> [Records for the task]
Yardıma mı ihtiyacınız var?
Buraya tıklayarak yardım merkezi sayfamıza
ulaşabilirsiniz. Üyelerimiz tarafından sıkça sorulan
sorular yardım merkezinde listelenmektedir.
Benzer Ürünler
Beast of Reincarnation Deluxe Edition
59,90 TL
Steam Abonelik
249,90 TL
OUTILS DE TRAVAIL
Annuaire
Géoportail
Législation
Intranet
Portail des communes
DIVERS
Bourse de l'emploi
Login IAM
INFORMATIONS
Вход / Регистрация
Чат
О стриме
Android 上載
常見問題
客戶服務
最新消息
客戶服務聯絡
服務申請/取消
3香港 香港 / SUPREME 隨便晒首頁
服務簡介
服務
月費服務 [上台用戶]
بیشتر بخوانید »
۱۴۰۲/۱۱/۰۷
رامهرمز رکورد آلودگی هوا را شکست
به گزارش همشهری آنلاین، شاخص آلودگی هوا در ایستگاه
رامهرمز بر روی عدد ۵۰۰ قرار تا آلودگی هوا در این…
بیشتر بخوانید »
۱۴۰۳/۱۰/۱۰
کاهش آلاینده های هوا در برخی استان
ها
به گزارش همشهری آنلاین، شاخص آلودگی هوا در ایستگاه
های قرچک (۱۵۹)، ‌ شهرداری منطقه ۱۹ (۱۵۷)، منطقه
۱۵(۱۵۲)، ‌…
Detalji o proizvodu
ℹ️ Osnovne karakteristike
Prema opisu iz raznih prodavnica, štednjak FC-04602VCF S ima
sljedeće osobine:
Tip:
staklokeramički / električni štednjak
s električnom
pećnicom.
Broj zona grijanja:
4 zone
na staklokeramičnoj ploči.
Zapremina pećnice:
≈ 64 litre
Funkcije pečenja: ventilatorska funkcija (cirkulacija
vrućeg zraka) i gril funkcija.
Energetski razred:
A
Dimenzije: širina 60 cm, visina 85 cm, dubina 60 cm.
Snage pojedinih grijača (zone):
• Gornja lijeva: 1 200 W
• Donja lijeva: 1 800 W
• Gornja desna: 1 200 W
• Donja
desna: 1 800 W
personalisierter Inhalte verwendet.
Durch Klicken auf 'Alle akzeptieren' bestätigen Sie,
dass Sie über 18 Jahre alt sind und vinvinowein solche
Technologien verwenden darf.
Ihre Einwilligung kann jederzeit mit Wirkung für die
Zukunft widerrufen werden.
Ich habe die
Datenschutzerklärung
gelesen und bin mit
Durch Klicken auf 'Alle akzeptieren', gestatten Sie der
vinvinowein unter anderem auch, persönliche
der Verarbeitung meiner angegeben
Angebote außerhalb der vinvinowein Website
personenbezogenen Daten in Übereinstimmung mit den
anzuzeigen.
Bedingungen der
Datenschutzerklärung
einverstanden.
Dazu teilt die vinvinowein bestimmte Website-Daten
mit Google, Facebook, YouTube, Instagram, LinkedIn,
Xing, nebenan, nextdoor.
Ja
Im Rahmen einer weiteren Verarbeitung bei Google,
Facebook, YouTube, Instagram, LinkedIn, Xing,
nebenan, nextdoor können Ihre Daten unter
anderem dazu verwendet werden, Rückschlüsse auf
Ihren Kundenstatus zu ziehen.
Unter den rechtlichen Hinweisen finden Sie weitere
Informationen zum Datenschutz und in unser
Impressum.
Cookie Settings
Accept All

> [Exercise] Look through the listing and extract every line with "Gornja" in it.

> [Output for this task]
• Gornja lijeva: 1 200 W
• Gornja desna: 1 200 W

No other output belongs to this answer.